Imaging: Lateral and ventrodorsal radiographs of the abdomen were acquired.

Findings:

  • The urinary bladder is mildly distended. The opacity of the urinary bladder is homogeneous. There is no evidence of cystic or urethral calculi. There is no evidence of a urethral plug.
  • There is a nodular appearance to the fat stores in the retroperitoneal space, inguinal region, mesentery and subcutaneous regions.
  • There is reduced acetabular coverage of the femoral heads bilaterally and a large osteophyte on the cranial margin of the right acetabulum.

Conclusions:

  • There is no evidence of urolithiasis. This does not rule out non-mineralized calculi or soft tissue lesions of the urinary tract.  A cause of the straining was not identified.
  • There could be pain associated with posturing to urinate as a result of the coxofemoral osteoarthritis however this is not definitive.
  • The nodular appearance to the fat stores is concerning for steatitis, possibly associated with vitamin E deficiency.  Artifact associated with the image processing algorithm is not likely given the heterogeneity of the nodular appearance.

Discussion:

There is not a definitive diagnosis of pansteatitis in this patient but the similarity in appearance provides an opportunity for discussion of this uncommon syndrome. (Niza, Vilela, & Ferreira, 2003).  Pansteatitis results from inadequate Vitamin E, which is a potent antioxidant.  Inadequate Vitamin E can be due to inadequate dietary intake but overconsumption is more common.  For example, ingestion of high levels of unsaturated fatty acids, such as in oily fish species, depletes Vitamin E.  Without the antioxidant effects, unsaturated fatty acids in the lipids of cellular membranes are very vulnerable to oxidative damage, thus leading to peroxide formation.  These reactive peroxides result in fat necrosis. 
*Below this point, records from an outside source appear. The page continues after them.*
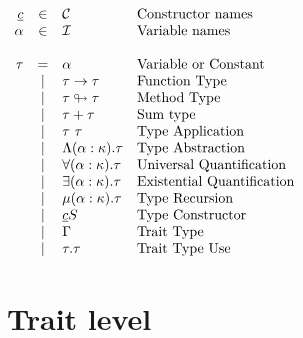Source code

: \documentclass{article}[11pt]
\begin{document}
    \begin{math}
        \begin{array}{rclp{5cm}}
            \underline{c} & \in  & {\cal C}                     & Constructor names          \\
            \alpha        & \in  & {\cal I}                     & Variable names             \\
            \\
            \tau & =
            & \alpha                       & Variable or Constant              \\
            & \mid & \tau \rightarrow \tau        & Function Type              \\
            & \mid & \tau \looparrowright \tau    & Method Type              \\
            & \mid & \tau + \tau                  & Sum type              \\
            & \mid & \tau~\tau                    & Type Application              \\
            & \mid & \Lambda (\alpha:\kappa).\tau & Type Abstraction              \\
            & \mid & \forall (\alpha:\kappa).\tau & Universal Quantification              \\
            & \mid & \exists (\alpha:\kappa).\tau & Existential Quantification              \\
            & \mid & \mu(\alpha:\kappa).\tau      & Type Recursion              \\
            & \mid & \underline{c} S              & Type Constructor              \\
            & \mid & \Gamma                       & Trait Type              \\
            & \mid & \tau . \tau                  & Trait Type Use              \\
        \end{array}
    \end{math}


    \section{Trait level}\label{sec:trait-level}
\end{document}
                The clinical signs of pansteatitis are vague but include fever, lethargy, inappetence, and, most notably, pain on palpation of the skin.  As mentioned above, there is not a definitive diagnosis of pansteatitis in this patient, and there was no mention of pain upon palpation, but the radiographic appearance should at least suggest the possibility of this rare condition with investigation of the diet.

References:

Niza, M., Vilela, C., & Ferreira, L. (2003). Feline pansteatitis revisited: hazards of unbalanced home-made diets. Journal of Feline Medicine and Surgery, 5, 271-277.

Photo by Kasya Shahovskaya on Unsplash

3 comments

  1. Hello , the cat is a little obese, the thoracic and extra abdominal structures are normal, the abdominal structures: he presents a very distended bladder with a fluid density (urine) and or tissue content in the cranial part with a very wide bladder neck with aeric density. the size of the kidneys is greater than 2 and a half times the L2 which pushes the colon down ventrally. differential diagnosis : -struvite lithiasis -mass at the neck of the bladder which exerts a weary mass effect on the urethra. Additional examination: ultrasound

  2. Obese cat with BCS 9/9. In the abdomen the bladder is overdistended with normal content, no evidence of radiopaque sediment or stones in the urinary tract. Fracture of the lateral transverse process of L7; irregular profile cranially to the right acetabulum consistent with displaced fracture of the ilium. Fat strain in the inguinal tissues consistent with posdinle panniculitis.